Adding belts, chains or gear boxes increases the volume of the system, adding more moving parts and essentially additional variables for possible system malfunctions. Manufacturers in the gate operation industry have attempted to alleviate this problem but those methods remain inadequate for the following reasons.
Some manufacturers have tried to implement c-phase mounting techniques between a motor and the gear box, however, this method raises the possibility of oil or grease leakage that may damage a gate operating system.
Other manufacturers have tried to minimize the number of components in a gate operating system by implementing a motor-gear head device to minimize potential problems during assembly. However, gear boxes, with oil or grease that may eventually leak, are still required and thus present the problem of potential damage and higher maintenance requirements.
Alternatively, other manufacturers have implemented a planetary gear system in their designs. This gear system presents the advantage of very small gearing capable of providing high torque, however, their need for oil or grease still requires higher maintenance to prevent damage from its lubricants.
Yet perhaps the most significant problem presented by the use of gear systems is the fact that gear systems do not provide 100% efficiency. In fact, it is commonly known in the industry that such gearing systems provide efficiency levels raging from 40% to 90% depending on the quality of the system used; notably, the more efficient gear systems are costly.

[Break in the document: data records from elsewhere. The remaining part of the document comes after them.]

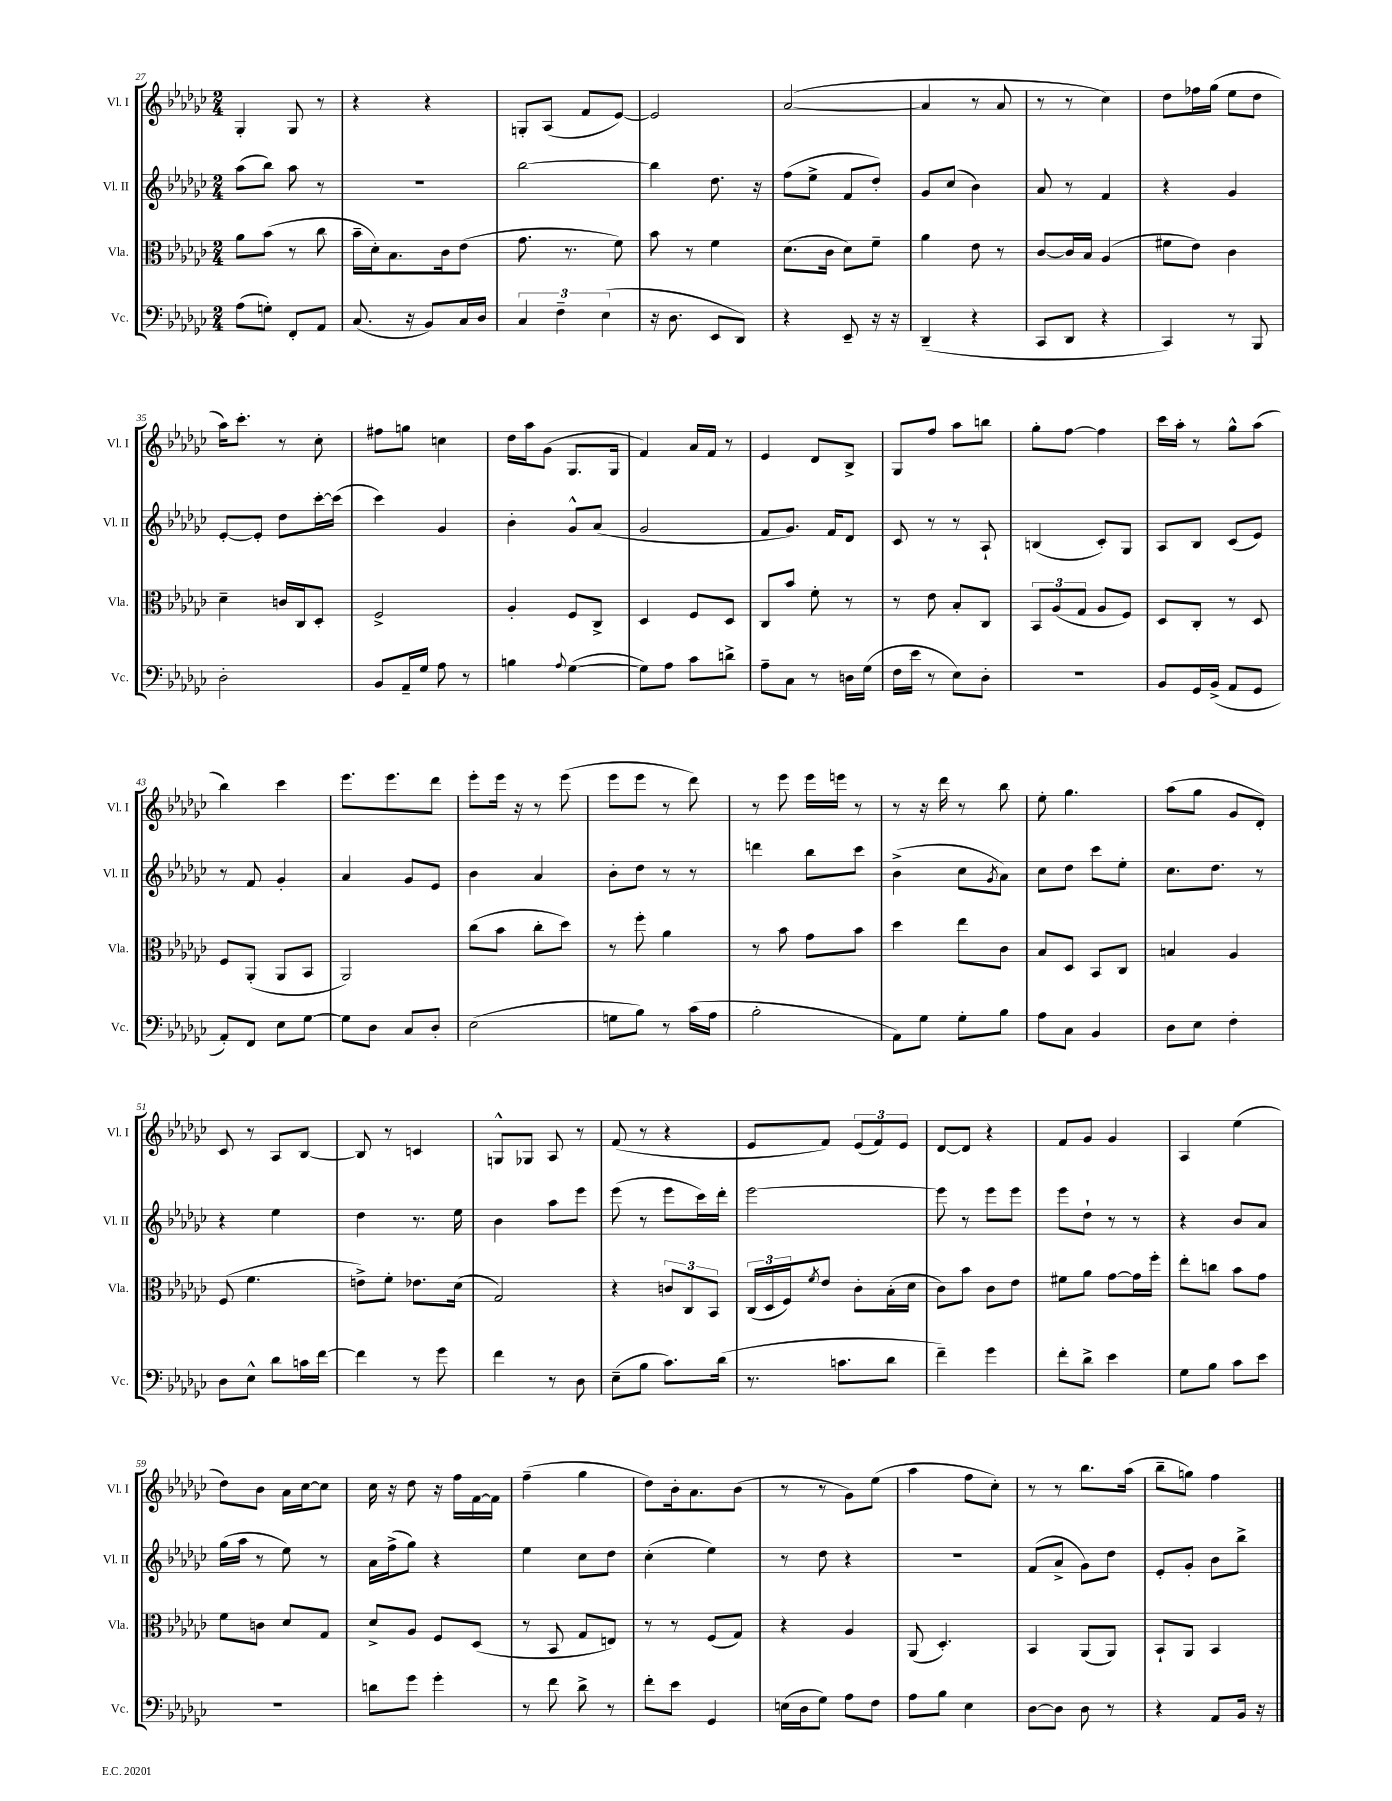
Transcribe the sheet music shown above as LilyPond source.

<<
\new StaffGroup <<
\new Staff = "s0" \with { instrumentName = "Vl. I" shortInstrumentName = "Vl. I" } {
    \clef treble \key ges \major \numericTimeSignature \time 2/4
    ges4-. ges8 r8 |
    r4 r4 |
    g8-. aes8( f'8 ees'8~) |
    ees'2 |
    aes'2~( |
    aes'4 r8 aes'8 |
    r8 r8 ces''4) |
    des''8 fes''16 ges''16( ees''8 des''8 |
    aes''16) ces'''8.-. r8 ces''8-. |
    fis''8 g''8 c''4 |
    des''16 aes''16 ges'8( ges8. ges16 |
    f'4) aes'16 f'16 r8 |
    ees'4 des'8 bes8-> |
    ges8 f''8 aes''8 b''8 |
    ges''8-. f''8~ f''4 |
    ces'''16 aes''16-. r8 ges''8-^ aes''8( |
    bes''4) ces'''4 |
    ees'''8. ees'''8. des'''8 |
    ees'''8-. ees'''16 r16 r8 ees'''8( |
    ees'''8 ees'''8 r8 des'''8) |
    r8 ees'''8 ees'''16 e'''16 r8 |
    r8 r16 des'''16 r8 bes''8 |
    ees''8-. ges''4. |
    aes''8( ges''8 ges'8 des'8-.) |
    ces'8 r8 aes8 bes8~ |
    bes8 r8 c'4 |
    g8-^ ges8 aes8 r8 |
    f'8( r8 r4 |
    ees'8 f'8) \tuplet 3/2 { ees'8( f'8) ees'8 } |
    des'8~ des'8 r4 |
    f'8 ges'8 ges'4 |
    aes4 ees''4( |
    des''8) bes'8 aes'16 ces''16~ ces''8 |
    ces''16 r16 des''8 r16 f''16 f'16~ f'16 |
    f''4--( ges''4 |
    des''8) bes'16-. aes'8. bes'8( |
    r8 r8 ges'8) ees''8( |
    aes''4 f''8 ces''8-.) |
    r8 r8 bes''8. aes''16( |
    bes''8-- g''8) f''4 \bar "|." |
}
\new Staff = "s1" \with { instrumentName = "Vl. II" shortInstrumentName = "Vl. II" } {
    \clef treble \key ges \major \numericTimeSignature \time 2/4
    aes''8( bes''8) aes''8 r8 |
    r2 |
    bes''2~ |
    bes''4 des''8. r16 |
    f''8( ees''8-> f'8 des''8-.) |
    ges'8 ces''8( bes'4) |
    aes'8 r8 f'4 |
    r4 ges'4 |
    ees'8~-. ees'8-. des''8 ces'''16~-. ces'''16( |
    ces'''4) ges'4 |
    bes'4-. ges'8-^ aes'8( |
    ges'2 |
    f'8 ges'8.) f'16 des'8 |
    ces'8 r8 r8 aes8-! |
    b4( ces'8-.) ges8 |
    aes8 bes8 ces'8( ees'8) |
    r8 f'8 ges'4-. |
    aes'4 ges'8 ees'8 |
    bes'4 aes'4 |
    bes'8-. des''8 r8 r8 |
    d'''4 bes''8 ces'''8 |
    bes'4->( ces''8 \acciaccatura { ges'8 } aes'8) |
    ces''8 des''8 ces'''8 ees''8-. |
    ces''8. des''8. r8 |
    r4 ees''4 |
    des''4 r8. ees''16 |
    bes'4 aes''8 ees'''8 |
    ees'''8( r8 ees'''8 ces'''16) des'''16-. |
    ees'''2~ |
    ees'''8 r8 ees'''8 ees'''8 |
    ees'''8 des''8-! r8 r8 |
    r4 bes'8 aes'8 |
    ges''16( aes''16 r8 ees''8) r8 |
    aes'16 f''16->( ges''8) r4 |
    ees''4 ces''8 des''8 |
    ces''4-.( ees''4) |
    r8 des''8 r4 |
    R2 |
    f'8( aes'8-> ges'8) des''8 |
    ees'8-. ges'8-. bes'8 bes''8-> \bar "|." |
}
\new Staff = "s2" \with { instrumentName = "Vla." shortInstrumentName = "Vla." } {
    \clef alto \key ges \major \numericTimeSignature \time 2/4
    aes'8 bes'8( r8 ces''8 |
    bes'16-- des'16-.) bes8. ces'16 ees'8( |
    ges'8. r8. f'8) |
    bes'8 r8 f'4 |
    des'8.( ces'16 des'8) f'8-- |
    aes'4 ees'8 r8 |
    ces'8~ ces'16 bes16 aes4( |
    fis'8 ees'8) ces'4 |
    des'4-- c'16 ces16 des8-. |
    f2-> |
    aes4-. f8 ces8-> |
    des4 f8 des8 |
    ces8 bes'8 f'8-. r8 |
    r8 ees'8 bes8-. ces8 |
    \tuplet 3/2 { bes,8 aes8( ges8 } aes8 f8) |
    des8 ces8-. r8 des8 |
    f8 aes,8-.( aes,8 bes,8 |
    aes,2) |
    ces''8( bes'8 ces''8-. des''8) |
    r8 f''8-. aes'4 |
    r8 bes'8 ges'8 bes'8 |
    des''4 ees''8 ces'8 |
    bes8 des8 bes,8 ces8 |
    b4 aes4 |
    f8( f'4. |
    e'8->) f'8-. ees'8. des'16( |
    ges2) |
    r4 \tuplet 3/2 { c'8 ces8 bes,8 } |
    \tuplet 3/2 { ces16( des16 f16) } \acciaccatura { f'8 } ees'8 ces'8-. bes16-.( des'16 |
    ces'8) bes'8 ces'8 ees'8 |
    fis'8 aes'8 ges'8~ ges'16 f''16-. |
    ees''8-. c''8 bes'8 ges'8 |
    f'8 c'8 des'8 ges8 |
    des'8-> aes8 f8 des8( |
    r8 bes,8 ges8 e8) |
    r8 r8 f8( ges8) |
    r4 aes4 |
    aes,8( des4.-.) |
    bes,4 aes,8( aes,8) |
    bes,8-! aes,8 bes,4 \bar "|." |
}
\new Staff = "s3" \with { instrumentName = "Vc." shortInstrumentName = "Vc." } {
    \clef bass \key ges \major \numericTimeSignature \time 2/4
    aes8( g8-.) f,8-. aes,8 |
    ces8.( r16 bes,8) ces16 des16 |
    \tuplet 3/2 { ces4 f4-- ees4( } |
    r16 des8. ees,8 des,8) |
    r4 ees,8-- r16 r16 |
    des,4--( r4 |
    ces,8 des,8 r4 |
    ces,4) r8 bes,,8 |
    des2-. |
    bes,8 aes,16-- ges16 aes8 r8 |
    b4 \appoggiatura { aes8 } ges4~( |
    ges8) aes8 ces'8 d'8-> |
    aes8-- ces8 r8 d16 ges16( |
    f16 ees'16 r8 ees8) des8-. |
    R2 |
    bes,8 ges,16 bes,16->( aes,8 ges,8 |
    aes,8-.) f,8 ees8 ges8~ |
    ges8 des8 ces8 des8-. |
    ees2( |
    g8 bes8) r8 ces'16( aes16 |
    bes2-. |
    aes,8) ges8 ges8-. bes8 |
    aes8 ces8 bes,4 |
    des8 ees8 f4-. |
    des8 ees8-^ des'8 c'16 f'16~ |
    f'4 r8 ges'8 |
    f'4 r8 des8 |
    ees8--( bes8 ces'8.) des'16( |
    r8. c'8. des'8 |
    f'4--) ges'4 |
    f'8-. des'8-> ees'4 |
    ges8 bes8 ces'8 ees'8 |
    r2 |
    d'8 ges'8 ges'4-. |
    r8 f'8 des'8-> r8 |
    f'8-. ees'8 ges,4 |
    e16( des16 ges8) aes8 f8 |
    aes8 bes8 ees4 |
    des8~ des8 des8 r8 |
    r4 aes,8 bes,16 r16 \bar "|." |
}
>>
>>
\layout { \context { \Score currentBarNumber = #27 } }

Due to the inadequate methods and systems used to operate movable barriers (particularly in industrial applications), the gate operation industry is flooded with gate operators that are large, heavy, and complex—which require relatively large motors and big gear boxes. For these reasons and others, the prior art has been inadequate to suit the needs of gate operator users, installers and manufacturers.
Therefore, there is a need in the art for a system that utilizes fewer components to achieve higher precision actuation of movable barriers without complex gear systems and electronics. It is desirable to develop a movable barrier operator that contains fewer parts to minimize maintenance and potential malfunctions, while retaining the desired control of the operator at low speeds and generating the desired high torque during actuation. It is to these ends that the present invention has been developed.